Named entities (NEs) are groups of words that form a logical unit and have special meaning in a system. They might be proper nouns like the names of companies and institutions, or phrases like numerical amounts or time expressions. We can think of the words in the NE as forming a self-contained subtree, so this partial structure can help us parse the rest of the sentence in which it occurs.

EDA has a feature that uses NE tags to constrain the solution search for the words that make up NEs. When this feature is used the following restrictions are enforced:

Outgoing Dependencies: The heads for words in the NE can only be other words in the NE, except for the NE's last word. This ensures that there is only one outgoing dependency arc from the NE.
Incoming Dependencies: The heads for words preceding the NE in the sentence may not be words in the NE, except for the head word of the NE. This ensures that all dependency arcs going into the NE only go to the head word of the NE.

使い方

This feature can be used by specifying the -n option followed by an argument that tells which tag to treat as an NE tag.

eda -n 4 -v jp-0.1.0-utf8-vocab-small.dat -w jp-0.1.0-utf8-weight-small.dat < tagged.txt

入力形式

Kyteaからの出力

The input is the default output format used by KyTea. Each line contains a sentence with words separated by spaces (hankaku spaces). Each word has one or more tags, separated by forward slashes (/). The argument to the -n option tells which of these tags to use an NE tags. This value starts from one, so for the following example we would specify -n 3.

打ち粉/名詞/F-B を/助詞/O し/動詞C-B 生地/名詞/F-B を/助詞/O 厚/形容詞/Q-B さ/接尾辞/Q-I ５/名詞/Q-I ｍｍ/名詞/Q-I に/助詞/O のば/動詞C-B し/語尾/O 型抜き/名詞C-B する/動詞/O 。/補助記号/O

ツリー形式

Alternatively, you can use an extended version of EDA's tree format by specifying the -f tree option.
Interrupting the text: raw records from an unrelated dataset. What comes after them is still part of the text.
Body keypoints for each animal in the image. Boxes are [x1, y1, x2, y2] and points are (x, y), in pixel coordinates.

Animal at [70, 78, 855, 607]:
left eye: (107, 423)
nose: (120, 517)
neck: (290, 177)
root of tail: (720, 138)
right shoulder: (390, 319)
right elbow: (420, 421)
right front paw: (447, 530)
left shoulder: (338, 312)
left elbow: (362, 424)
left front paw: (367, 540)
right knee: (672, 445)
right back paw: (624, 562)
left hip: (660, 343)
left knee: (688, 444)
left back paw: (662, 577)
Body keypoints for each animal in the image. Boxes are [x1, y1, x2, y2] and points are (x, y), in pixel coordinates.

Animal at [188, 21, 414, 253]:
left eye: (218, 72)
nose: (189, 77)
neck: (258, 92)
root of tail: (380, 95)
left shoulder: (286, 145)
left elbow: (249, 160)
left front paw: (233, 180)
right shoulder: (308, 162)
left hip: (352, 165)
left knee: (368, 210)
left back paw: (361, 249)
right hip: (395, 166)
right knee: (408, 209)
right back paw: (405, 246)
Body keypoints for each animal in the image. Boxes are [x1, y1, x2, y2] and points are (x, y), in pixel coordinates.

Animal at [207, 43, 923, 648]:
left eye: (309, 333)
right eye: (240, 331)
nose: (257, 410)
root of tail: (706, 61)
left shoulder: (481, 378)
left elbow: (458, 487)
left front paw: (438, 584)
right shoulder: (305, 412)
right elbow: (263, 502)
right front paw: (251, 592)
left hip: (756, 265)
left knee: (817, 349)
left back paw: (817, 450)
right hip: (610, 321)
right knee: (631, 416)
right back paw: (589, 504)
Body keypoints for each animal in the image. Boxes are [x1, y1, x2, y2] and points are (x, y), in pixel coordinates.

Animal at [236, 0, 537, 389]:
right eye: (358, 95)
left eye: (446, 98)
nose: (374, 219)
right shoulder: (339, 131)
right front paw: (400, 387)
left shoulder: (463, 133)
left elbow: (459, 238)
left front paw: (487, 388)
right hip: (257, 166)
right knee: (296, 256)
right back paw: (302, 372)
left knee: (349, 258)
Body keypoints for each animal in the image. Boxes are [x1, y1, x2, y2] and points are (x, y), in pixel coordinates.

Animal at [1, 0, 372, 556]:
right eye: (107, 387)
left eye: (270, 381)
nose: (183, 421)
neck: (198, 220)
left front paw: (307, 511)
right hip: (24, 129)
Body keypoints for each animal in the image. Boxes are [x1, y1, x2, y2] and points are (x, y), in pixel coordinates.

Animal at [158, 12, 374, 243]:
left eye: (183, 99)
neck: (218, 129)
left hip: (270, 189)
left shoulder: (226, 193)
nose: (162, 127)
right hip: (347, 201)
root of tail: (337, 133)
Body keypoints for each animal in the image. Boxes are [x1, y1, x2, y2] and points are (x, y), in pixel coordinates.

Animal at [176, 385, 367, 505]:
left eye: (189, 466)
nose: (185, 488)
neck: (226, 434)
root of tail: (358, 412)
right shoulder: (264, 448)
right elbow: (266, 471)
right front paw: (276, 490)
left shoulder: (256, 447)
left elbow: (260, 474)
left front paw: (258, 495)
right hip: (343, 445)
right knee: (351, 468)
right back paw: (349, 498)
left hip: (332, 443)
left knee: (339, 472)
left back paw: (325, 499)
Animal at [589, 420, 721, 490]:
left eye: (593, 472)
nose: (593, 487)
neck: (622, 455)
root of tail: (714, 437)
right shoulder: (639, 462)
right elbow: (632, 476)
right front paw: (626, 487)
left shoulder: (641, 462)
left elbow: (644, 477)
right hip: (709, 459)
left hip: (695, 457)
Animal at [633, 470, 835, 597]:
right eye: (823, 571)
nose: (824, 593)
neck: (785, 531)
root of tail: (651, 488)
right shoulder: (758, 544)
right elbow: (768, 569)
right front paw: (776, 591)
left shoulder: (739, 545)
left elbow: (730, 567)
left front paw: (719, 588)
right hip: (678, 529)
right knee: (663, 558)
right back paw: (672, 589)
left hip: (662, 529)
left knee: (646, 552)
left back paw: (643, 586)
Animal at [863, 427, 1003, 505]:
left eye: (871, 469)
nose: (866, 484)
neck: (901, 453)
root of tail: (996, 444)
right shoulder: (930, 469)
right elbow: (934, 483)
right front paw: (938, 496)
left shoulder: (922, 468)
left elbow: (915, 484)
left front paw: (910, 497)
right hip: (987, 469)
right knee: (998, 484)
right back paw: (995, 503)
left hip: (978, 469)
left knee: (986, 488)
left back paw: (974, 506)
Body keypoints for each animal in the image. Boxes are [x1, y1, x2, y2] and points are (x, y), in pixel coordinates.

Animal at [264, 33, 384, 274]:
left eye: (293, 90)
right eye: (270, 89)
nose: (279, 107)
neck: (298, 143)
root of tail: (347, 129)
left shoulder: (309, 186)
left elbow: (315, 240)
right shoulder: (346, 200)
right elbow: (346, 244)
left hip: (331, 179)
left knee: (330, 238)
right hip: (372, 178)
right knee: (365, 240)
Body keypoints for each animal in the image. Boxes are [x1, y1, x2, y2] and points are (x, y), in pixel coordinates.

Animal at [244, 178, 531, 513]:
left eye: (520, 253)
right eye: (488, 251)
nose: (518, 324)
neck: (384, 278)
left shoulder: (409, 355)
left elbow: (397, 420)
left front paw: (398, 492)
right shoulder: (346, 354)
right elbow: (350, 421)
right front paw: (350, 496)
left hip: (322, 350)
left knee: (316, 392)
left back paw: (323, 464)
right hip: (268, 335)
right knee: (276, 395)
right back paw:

The format is the same as the normal tree format, except that a sixth field for NE tags is allowed, so you must specify -n 6. An example of input in this format is shown below.

ID=1
001 002 ボウル　　名詞　　　0 T-B
002 005 に　　　　助詞　　　0 O
003 004 卵　　　　名詞　　　0 F-B
004 005 を　　　　助詞　　　0 O
005 006 ときほぐ　動詞　　　0 Ac-B
006 007 し　　　　動詞　　　0 O
007 013 、　　　　補助記号　0 O
008 009 牛乳　　　名詞　　　0 F-B
009 011 ・　　　　補助記号　0 O
010 011 サラダ　　名詞　　　0 F-B
011 012 油　　　　接尾辞　　0 F-I
012 013 と　　　　助詞　　　0 O
013 014 混ぜ　　　動詞　　　0 Ac-B
014  -1 る　　　　語尾　　　0 O

固有表現タグ形式

Since NE tags vary by application, EDA uses a relaxed version of the IOB format for maximum flexibility. Only the information about the boundaries of NEs, not information about the specific tag type, is used. Any tag ending with B, I, or O is legal. The last character of the tag is checked, and tags are simply passed through to the output after parsing is completed.

A B tag indicates that the word begins an NE, while an I tag indicates that the word is inside an NE. Tags ending with O indicate words that are outside of an NE. Nesting is not allowed, so two consecutive B tags are interpreted as a single-word NE followed by another NE.